Assignment:
Locate the line that contains "Expenses | 188,769.61 | 130,331.36 | (58,438.25) |" in the entries below, then repeat it and every following line through the line that contains "Interest | 5,978.96 | 23,285.26 | 17,306.30 |", exactly, and no others.

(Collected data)
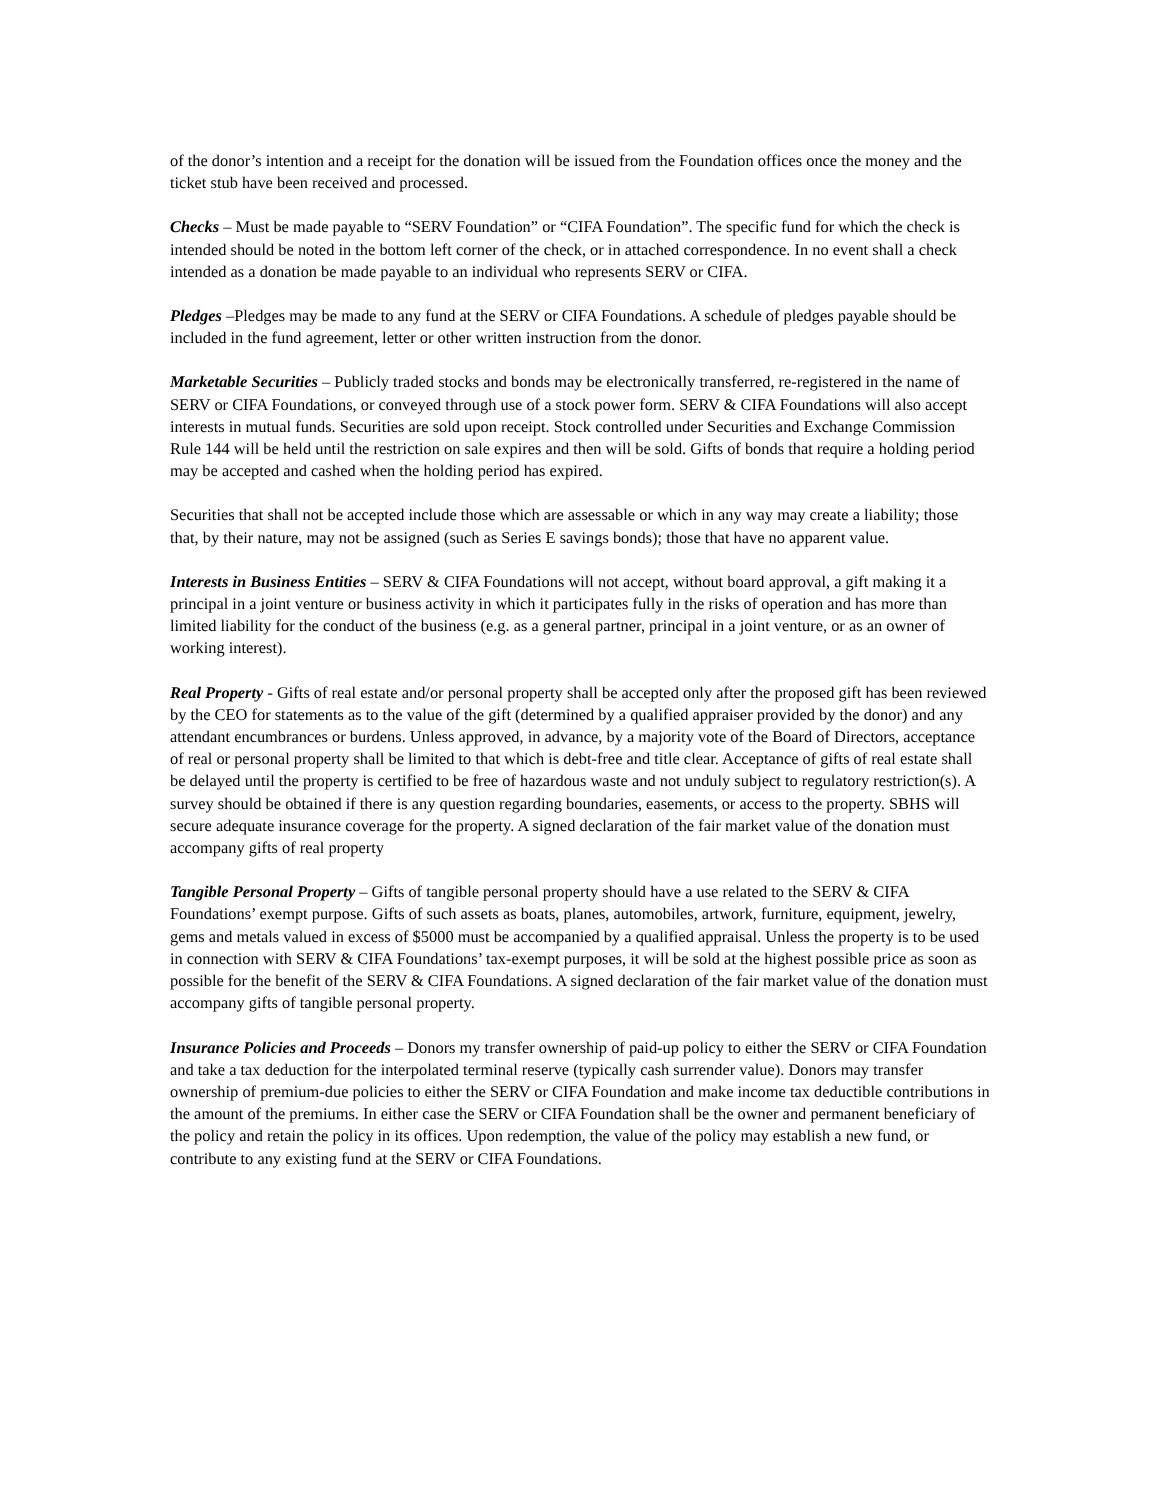of the donor’s intention and a receipt for the donation will be issued from the Foundation offices once the money and the ticket stub have been received and processed.
Checks – Must be made payable to “SERV Foundation” or “CIFA Foundation”. The specific fund for which the check is intended should be noted in the bottom left corner of the check, or in attached correspondence. In no event shall a check intended as a donation be made payable to an individual who represents SERV or CIFA.
Pledges –Pledges may be made to any fund at the SERV or CIFA Foundations. A schedule of pledges payable should be included in the fund agreement, letter or other written instruction from the donor.
Marketable Securities – Publicly traded stocks and bonds may be electronically transferred, re-registered in the name of SERV or CIFA Foundations, or conveyed through use of a stock power form. SERV & CIFA Foundations will also accept interests in mutual funds. Securities are sold upon receipt. Stock controlled under Securities and Exchange Commission Rule 144 will be held until the restriction on sale expires and then will be sold. Gifts of bonds that require a holding period may be accepted and cashed when the holding period has expired.
Securities that shall not be accepted include those which are assessable or which in any way may create a liability; those that, by their nature, may not be assigned (such as Series E savings bonds); those that have no apparent value.
Interests in Business Entities – SERV & CIFA Foundations will not accept, without board approval, a gift making it a principal in a joint venture or business activity in which it participates fully in the risks of operation and has more than limited liability for the conduct of the business (e.g. as a general partner, principal in a joint venture, or as an owner of working interest).
Real Property - Gifts of real estate and/or personal property shall be accepted only after the proposed gift has been reviewed by the CEO for statements as to the value of the gift (determined by a qualified appraiser provided by the donor) and any attendant encumbrances or burdens. Unless approved, in advance, by a majority vote of the Board of Directors, acceptance of real or personal property shall be limited to that which is debt-free and title clear. Acceptance of gifts of real estate shall be delayed until the property is certified to be free of hazardous waste and not unduly subject to regulatory restriction(s). A survey should be obtained if there is any question regarding boundaries, easements, or access to the property. SBHS will secure adequate insurance coverage for the property. A signed declaration of the fair market value of the donation must accompany gifts of real property
Tangible Personal Property – Gifts of tangible personal property should have a use related to the SERV & CIFA Foundations’ exempt purpose. Gifts of such assets as boats, planes, automobiles, artwork, furniture, equipment, jewelry, gems and metals valued in excess of $5000 must be accompanied by a qualified appraisal. Unless the property is to be used in connection with SERV & CIFA Foundations’ tax-exempt purposes, it will be sold at the highest possible price as soon as possible for the benefit of the SERV & CIFA Foundations. A signed declaration of the fair market value of the donation must accompany gifts of tangible personal property.
Insurance Policies and Proceeds – Donors my transfer ownership of paid-up policy to either the SERV or CIFA Foundation and take a tax deduction for the interpolated terminal reserve (typically cash surrender value). Donors may transfer ownership of premium-due policies to either the SERV or CIFA Foundation and make income tax deductible contributions in the amount of the premiums. In either case the SERV or CIFA Foundation shall be the owner and permanent beneficiary of the policy and retain the policy in its offices. Upon redemption, the value of the policy may establish a new fund, or contribute to any existing fund at the SERV or CIFA Foundations.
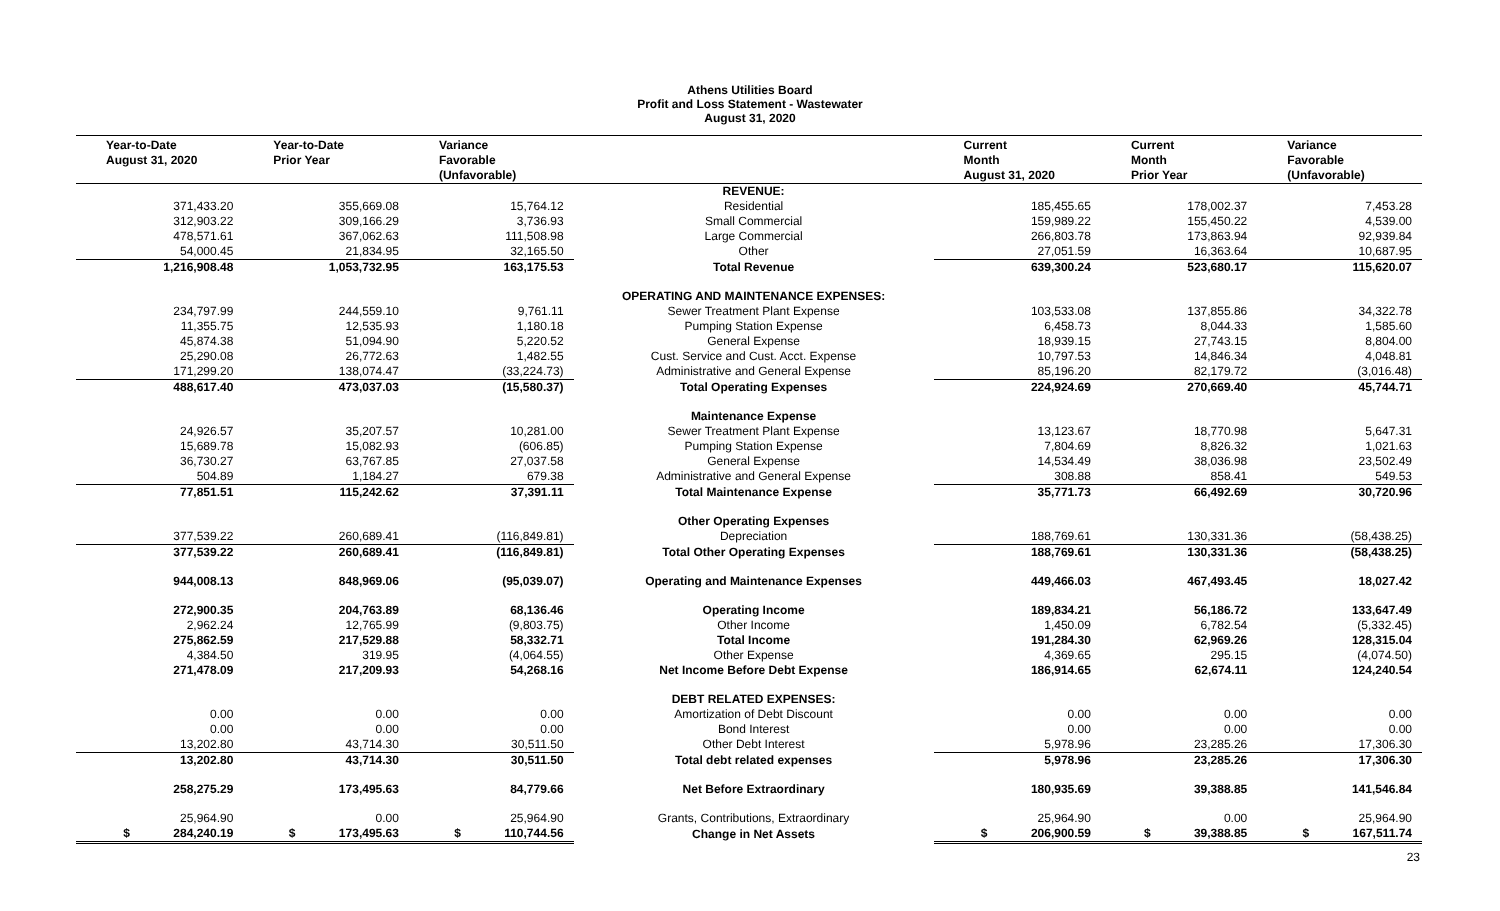Athens Utilities Board
Profit and Loss Statement - Wastewater
August 31, 2020
| Year-to-Date August 31, 2020 | Year-to-Date Prior Year | Variance Favorable (Unfavorable) | | Current Month August 31, 2020 | Current Month Prior Year | Variance Favorable (Unfavorable) |
| --- | --- | --- | --- | --- | --- | --- |
| | | | REVENUE: | | | |
| 371,433.20 | 355,669.08 | 15,764.12 | Residential | 185,455.65 | 178,002.37 | 7,453.28 |
| 312,903.22 | 309,166.29 | 3,736.93 | Small Commercial | 159,989.22 | 155,450.22 | 4,539.00 |
| 478,571.61 | 367,062.63 | 111,508.98 | Large Commercial | 266,803.78 | 173,863.94 | 92,939.84 |
| 54,000.45 | 21,834.95 | 32,165.50 | Other | 27,051.59 | 16,363.64 | 10,687.95 |
| 1,216,908.48 | 1,053,732.95 | 163,175.53 | Total Revenue | 639,300.24 | 523,680.17 | 115,620.07 |
| | | | OPERATING AND MAINTENANCE EXPENSES: | | | |
| 234,797.99 | 244,559.10 | 9,761.11 | Sewer Treatment Plant Expense | 103,533.08 | 137,855.86 | 34,322.78 |
| 11,355.75 | 12,535.93 | 1,180.18 | Pumping Station Expense | 6,458.73 | 8,044.33 | 1,585.60 |
| 45,874.38 | 51,094.90 | 5,220.52 | General Expense | 18,939.15 | 27,743.15 | 8,804.00 |
| 25,290.08 | 26,772.63 | 1,482.55 | Cust. Service and Cust. Acct. Expense | 10,797.53 | 14,846.34 | 4,048.81 |
| 171,299.20 | 138,074.47 | (33,224.73) | Administrative and General Expense | 85,196.20 | 82,179.72 | (3,016.48) |
| 488,617.40 | 473,037.03 | (15,580.37) | Total Operating Expenses | 224,924.69 | 270,669.40 | 45,744.71 |
| | | | Maintenance Expense | | | |
| 24,926.57 | 35,207.57 | 10,281.00 | Sewer Treatment Plant Expense | 13,123.67 | 18,770.98 | 5,647.31 |
| 15,689.78 | 15,082.93 | (606.85) | Pumping Station Expense | 7,804.69 | 8,826.32 | 1,021.63 |
| 36,730.27 | 63,767.85 | 27,037.58 | General Expense | 14,534.49 | 38,036.98 | 23,502.49 |
| 504.89 | 1,184.27 | 679.38 | Administrative and General Expense | 308.88 | 858.41 | 549.53 |
| 77,851.51 | 115,242.62 | 37,391.11 | Total Maintenance Expense | 35,771.73 | 66,492.69 | 30,720.96 |
| | | | Other Operating Expenses | | | |
| 377,539.22 | 260,689.41 | (116,849.81) | Depreciation | 188,769.61 | 130,331.36 | (58,438.25) |
| 377,539.22 | 260,689.41 | (116,849.81) | Total Other Operating Expenses | 188,769.61 | 130,331.36 | (58,438.25) |
| 944,008.13 | 848,969.06 | (95,039.07) | Operating and Maintenance Expenses | 449,466.03 | 467,493.45 | 18,027.42 |
| 272,900.35 | 204,763.89 | 68,136.46 | Operating Income | 189,834.21 | 56,186.72 | 133,647.49 |
| 2,962.24 | 12,765.99 | (9,803.75) | Other Income | 1,450.09 | 6,782.54 | (5,332.45) |
| 275,862.59 | 217,529.88 | 58,332.71 | Total Income | 191,284.30 | 62,969.26 | 128,315.04 |
| 4,384.50 | 319.95 | (4,064.55) | Other Expense | 4,369.65 | 295.15 | (4,074.50) |
| 271,478.09 | 217,209.93 | 54,268.16 | Net Income Before Debt Expense | 186,914.65 | 62,674.11 | 124,240.54 |
| | | | DEBT RELATED EXPENSES: | | | |
| 0.00 | 0.00 | 0.00 | Amortization of Debt Discount | 0.00 | 0.00 | 0.00 |
| 0.00 | 0.00 | 0.00 | Bond Interest | 0.00 | 0.00 | 0.00 |
| 13,202.80 | 43,714.30 | 30,511.50 | Other Debt Interest | 5,978.96 | 23,285.26 | 17,306.30 |
| 13,202.80 | 43,714.30 | 30,511.50 | Total debt related expenses | 5,978.96 | 23,285.26 | 17,306.30 |
| 258,275.29 | 173,495.63 | 84,779.66 | Net Before Extraordinary | 180,935.69 | 39,388.85 | 141,546.84 |
| 25,964.90 | 0.00 | 25,964.90 | Grants, Contributions, Extraordinary | 25,964.90 | 0.00 | 25,964.90 |
| $ 284,240.19 | $ 173,495.63 | $ 110,744.56 | Change in Net Assets | $ 206,900.59 | $ 39,388.85 | $ 167,511.74 |
23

Solution to this exercise:
| 377,539.22 | 260,689.41 | (116,849.81) | Total Other Operating Expenses | 188,769.61 | 130,331.36 | (58,438.25) |
| 944,008.13 | 848,969.06 | (95,039.07) | Operating and Maintenance Expenses | 449,466.03 | 467,493.45 | 18,027.42 |
| 272,900.35 | 204,763.89 | 68,136.46 | Operating Income | 189,834.21 | 56,186.72 | 133,647.49 |
| 2,962.24 | 12,765.99 | (9,803.75) | Other Income | 1,450.09 | 6,782.54 | (5,332.45) |
| 275,862.59 | 217,529.88 | 58,332.71 | Total Income | 191,284.30 | 62,969.26 | 128,315.04 |
| 4,384.50 | 319.95 | (4,064.55) | Other Expense | 4,369.65 | 295.15 | (4,074.50) |
| 271,478.09 | 217,209.93 | 54,268.16 | Net Income Before Debt Expense | 186,914.65 | 62,674.11 | 124,240.54 |
| | | | DEBT RELATED EXPENSES: | | | |
| 0.00 | 0.00 | 0.00 | Amortization of Debt Discount | 0.00 | 0.00 | 0.00 |
| 0.00 | 0.00 | 0.00 | Bond Interest | 0.00 | 0.00 | 0.00 |
| 13,202.80 | 43,714.30 | 30,511.50 | Other Debt Interest | 5,978.96 | 23,285.26 | 17,306.30 |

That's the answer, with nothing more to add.